|The Cost of Fairness|
I read “The Bookstore Business”with great interest (Elms, May/June). I write from the perspective of a twenty-five-year career in higher education; I serve as vice president for administrative operations at St. Lawrence University. Among my responsibilities is supervising the St. Lawrence Brewer Bookstore, which my university continues to run. My professional role leads me to understand that the article implies a larger story, that of the decision-making complexities inherent in the management of nonprofit institutions with multiple, and often conflicting, goals and objectives.
Universities are constantly maximizing “desired outcomes,” such as the quantity and quality of degrees conferred and of research accomplished. One such outcome is the expectation that faculty, staff, and the broader community are treated fairly. How does one define fair treatment of the bookstore staff?
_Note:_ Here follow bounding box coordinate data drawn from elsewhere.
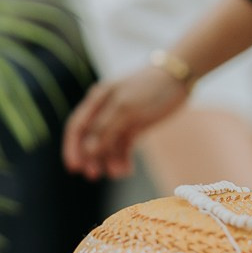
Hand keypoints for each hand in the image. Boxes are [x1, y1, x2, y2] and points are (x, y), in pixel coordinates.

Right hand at [63, 64, 192, 178]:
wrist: (179, 76)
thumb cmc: (150, 87)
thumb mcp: (126, 108)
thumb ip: (106, 129)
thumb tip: (88, 150)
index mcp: (97, 100)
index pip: (77, 127)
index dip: (72, 148)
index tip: (74, 168)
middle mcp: (105, 109)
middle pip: (90, 138)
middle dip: (90, 158)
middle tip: (93, 176)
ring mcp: (120, 118)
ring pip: (107, 144)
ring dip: (108, 160)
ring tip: (118, 174)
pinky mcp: (135, 124)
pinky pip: (123, 145)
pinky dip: (122, 158)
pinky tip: (127, 170)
According to your article, the University’s investment in the bookstore property is underperforming by a lost return of $470,000 per year ($500,000 in market-value rent less the $30,000 the bookstore pays the University annually), lost income that could pay for five more faculty positions or ten more student financial packages.
I certainly don’t pretend to know the answer to this conflict in desired outcomes, but merely wish to point out the complexity in nonprofit environments, where there is always the danger of stepping into a mode of mediocre decision-making that leads to mediocre performance.